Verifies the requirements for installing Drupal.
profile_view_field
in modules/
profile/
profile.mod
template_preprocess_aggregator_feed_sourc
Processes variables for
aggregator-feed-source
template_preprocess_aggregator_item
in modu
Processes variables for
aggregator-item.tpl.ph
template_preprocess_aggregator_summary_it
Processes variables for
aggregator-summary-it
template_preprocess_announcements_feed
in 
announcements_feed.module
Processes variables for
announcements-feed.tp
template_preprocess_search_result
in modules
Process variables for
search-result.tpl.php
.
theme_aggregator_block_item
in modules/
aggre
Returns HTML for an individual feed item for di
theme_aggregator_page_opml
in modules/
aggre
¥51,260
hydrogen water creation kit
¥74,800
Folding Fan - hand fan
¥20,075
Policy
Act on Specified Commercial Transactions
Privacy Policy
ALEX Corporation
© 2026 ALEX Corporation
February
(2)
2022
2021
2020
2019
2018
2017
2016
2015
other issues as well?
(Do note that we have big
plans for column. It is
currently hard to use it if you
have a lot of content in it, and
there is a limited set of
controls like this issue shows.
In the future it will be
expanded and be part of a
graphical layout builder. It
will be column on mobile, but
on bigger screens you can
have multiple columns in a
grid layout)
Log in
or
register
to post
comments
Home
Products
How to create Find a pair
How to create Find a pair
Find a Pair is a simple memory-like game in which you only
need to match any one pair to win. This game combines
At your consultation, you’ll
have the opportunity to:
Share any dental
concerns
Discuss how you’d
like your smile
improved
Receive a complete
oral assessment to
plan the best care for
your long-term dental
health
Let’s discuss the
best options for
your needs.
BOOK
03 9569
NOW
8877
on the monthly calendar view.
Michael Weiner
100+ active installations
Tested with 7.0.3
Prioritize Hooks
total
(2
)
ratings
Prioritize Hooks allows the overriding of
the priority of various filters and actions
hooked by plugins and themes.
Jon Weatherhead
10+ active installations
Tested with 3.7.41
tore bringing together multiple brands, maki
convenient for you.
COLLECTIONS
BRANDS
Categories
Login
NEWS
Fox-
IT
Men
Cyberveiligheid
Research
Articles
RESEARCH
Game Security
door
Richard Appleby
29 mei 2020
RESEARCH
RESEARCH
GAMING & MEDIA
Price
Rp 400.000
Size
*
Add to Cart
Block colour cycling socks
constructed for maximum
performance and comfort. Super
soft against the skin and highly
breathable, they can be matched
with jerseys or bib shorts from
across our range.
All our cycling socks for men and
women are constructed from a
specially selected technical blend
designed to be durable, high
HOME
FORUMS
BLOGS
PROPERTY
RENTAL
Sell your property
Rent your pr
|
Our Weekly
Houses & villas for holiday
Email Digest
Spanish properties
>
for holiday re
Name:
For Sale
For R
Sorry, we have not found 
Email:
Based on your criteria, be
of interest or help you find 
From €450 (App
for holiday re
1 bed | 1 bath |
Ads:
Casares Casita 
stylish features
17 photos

------------------------------

The total wanted is the number of lines in the entries above that contain "constructed". Give it alone.

● **Written solution**
2